Stored data entries:
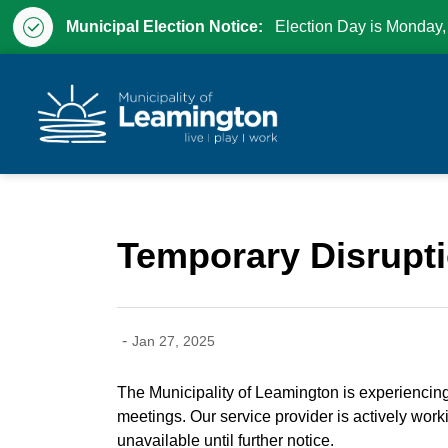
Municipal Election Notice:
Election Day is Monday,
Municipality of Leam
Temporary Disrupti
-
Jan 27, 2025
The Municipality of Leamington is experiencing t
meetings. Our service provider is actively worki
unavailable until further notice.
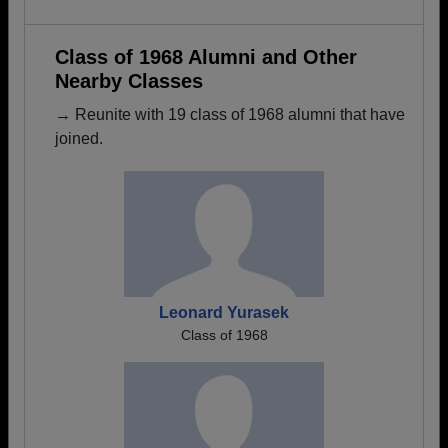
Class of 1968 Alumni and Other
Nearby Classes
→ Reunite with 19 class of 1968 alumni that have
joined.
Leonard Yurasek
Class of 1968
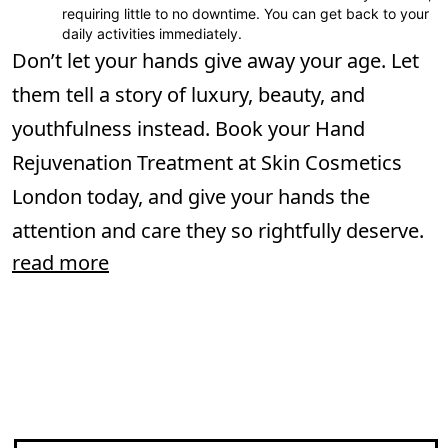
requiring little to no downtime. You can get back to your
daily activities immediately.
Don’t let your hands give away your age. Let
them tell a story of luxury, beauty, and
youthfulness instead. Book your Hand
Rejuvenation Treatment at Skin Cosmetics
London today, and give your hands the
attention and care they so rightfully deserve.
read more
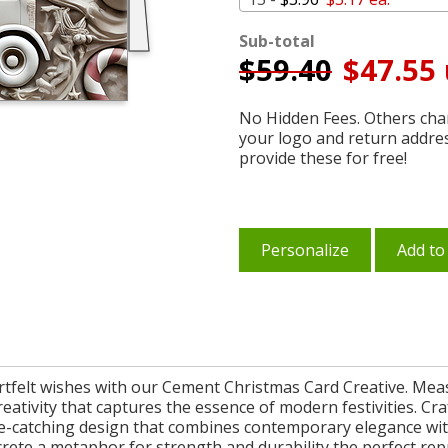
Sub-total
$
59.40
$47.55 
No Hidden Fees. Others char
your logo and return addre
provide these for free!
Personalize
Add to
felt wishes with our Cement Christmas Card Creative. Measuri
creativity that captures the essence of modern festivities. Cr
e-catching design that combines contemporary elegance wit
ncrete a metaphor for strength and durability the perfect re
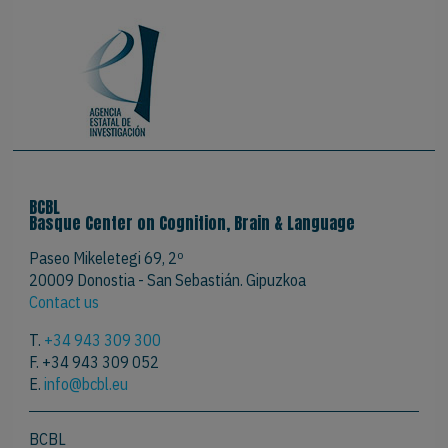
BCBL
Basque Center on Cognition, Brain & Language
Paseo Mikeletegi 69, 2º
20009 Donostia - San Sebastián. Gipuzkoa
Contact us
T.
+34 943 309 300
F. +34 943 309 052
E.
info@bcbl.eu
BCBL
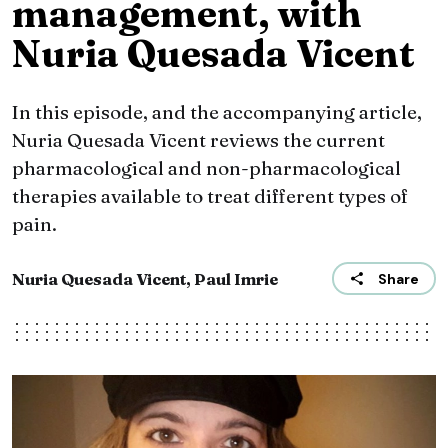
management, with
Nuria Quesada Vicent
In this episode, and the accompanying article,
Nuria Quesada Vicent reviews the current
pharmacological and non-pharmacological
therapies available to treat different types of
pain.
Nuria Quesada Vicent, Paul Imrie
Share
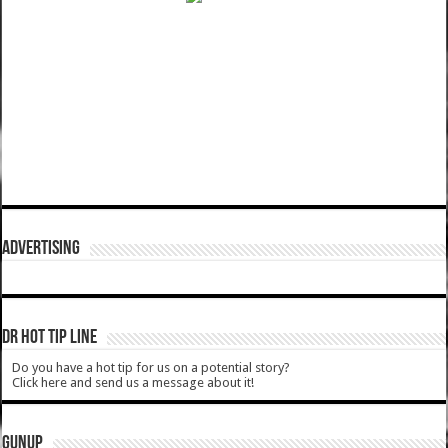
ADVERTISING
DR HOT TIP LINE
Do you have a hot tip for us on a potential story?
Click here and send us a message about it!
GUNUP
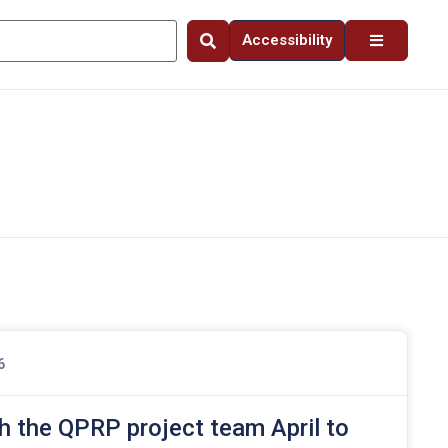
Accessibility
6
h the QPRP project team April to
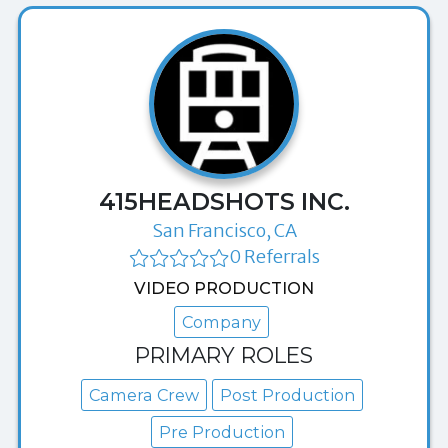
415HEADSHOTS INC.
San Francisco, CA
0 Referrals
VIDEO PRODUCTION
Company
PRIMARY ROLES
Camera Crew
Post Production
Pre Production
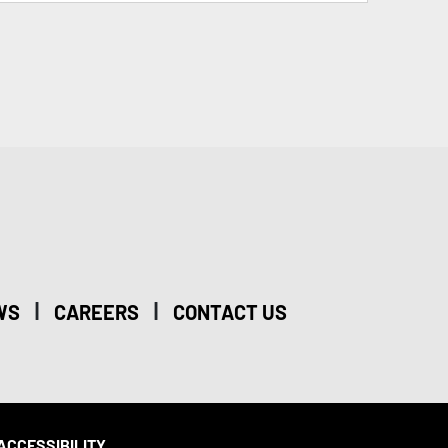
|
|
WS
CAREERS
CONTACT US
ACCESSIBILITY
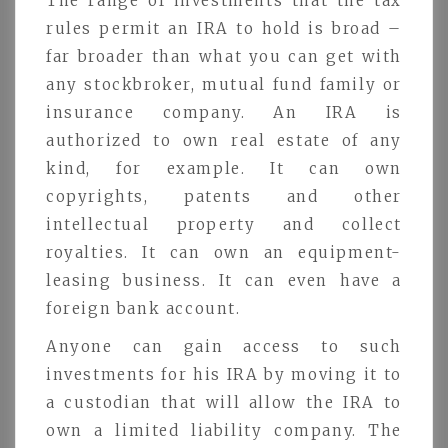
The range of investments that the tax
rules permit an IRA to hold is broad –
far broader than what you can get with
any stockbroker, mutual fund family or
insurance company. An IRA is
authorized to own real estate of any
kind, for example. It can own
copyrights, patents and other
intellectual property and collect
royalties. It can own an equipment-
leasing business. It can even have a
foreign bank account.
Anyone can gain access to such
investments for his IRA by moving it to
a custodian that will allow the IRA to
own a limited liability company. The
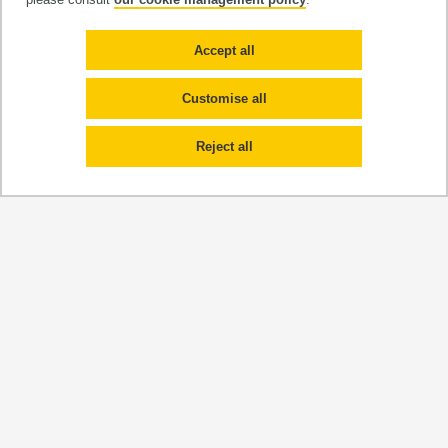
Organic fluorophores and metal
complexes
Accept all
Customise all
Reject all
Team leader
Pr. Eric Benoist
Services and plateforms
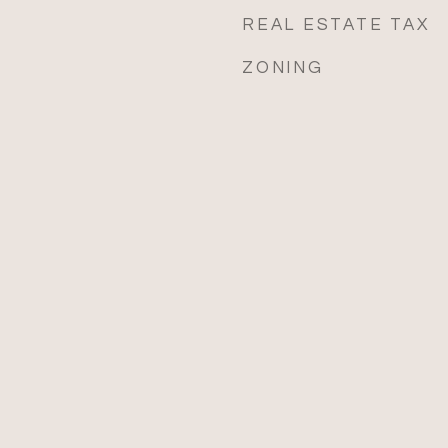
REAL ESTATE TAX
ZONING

**Assigned task**
Express the material as a JSON list of strings, one string per line, beginning at the line that contains "415HEADSHOTS INC." and stopping after the last line of the material. Leave out blank lines and the picture markers.

**Reply to the exercise**
[
  "415HEADSHOTS INC.",
  "San Francisco, CA",
  "0 Referrals",
  "VIDEO PRODUCTION",
  "Company",
  "PRIMARY ROLES",
  "Camera Crew",
  "Post Production",
  "Pre Production",
  "|",
  "|",
  "WS",
  "CAREERS",
  "CONTACT US",
  "ACCESSIBILITY",
  "The range of investments that the tax",
  "rules permit an IRA to hold is broad –",
  "far broader than what you can get with",
  "any stockbroker, mutual fund family or",
  "insurance company. An IRA is",
  "authorized to own real estate of any",
  "kind, for example. It can own",
  "copyrights, patents and other",
  "intellectual property and collect",
  "royalties. It can own an equipment-",
  "leasing business. It can even have a",
  "foreign bank account.",
  "Anyone can gain access to such",
  "investments for his IRA by moving it to",
  "a custodian that will allow the IRA to",
  "own a limited liability company. The",
  "Organic fluorophores and metal",
  "complexes",
  "Accept all",
  "Customise all",
  "Reject all",
  "Team leader",
  "Pr. Eric Benoist",
  "Services and plateforms",
  "REAL ESTATE TAX",
  "ZONING"
]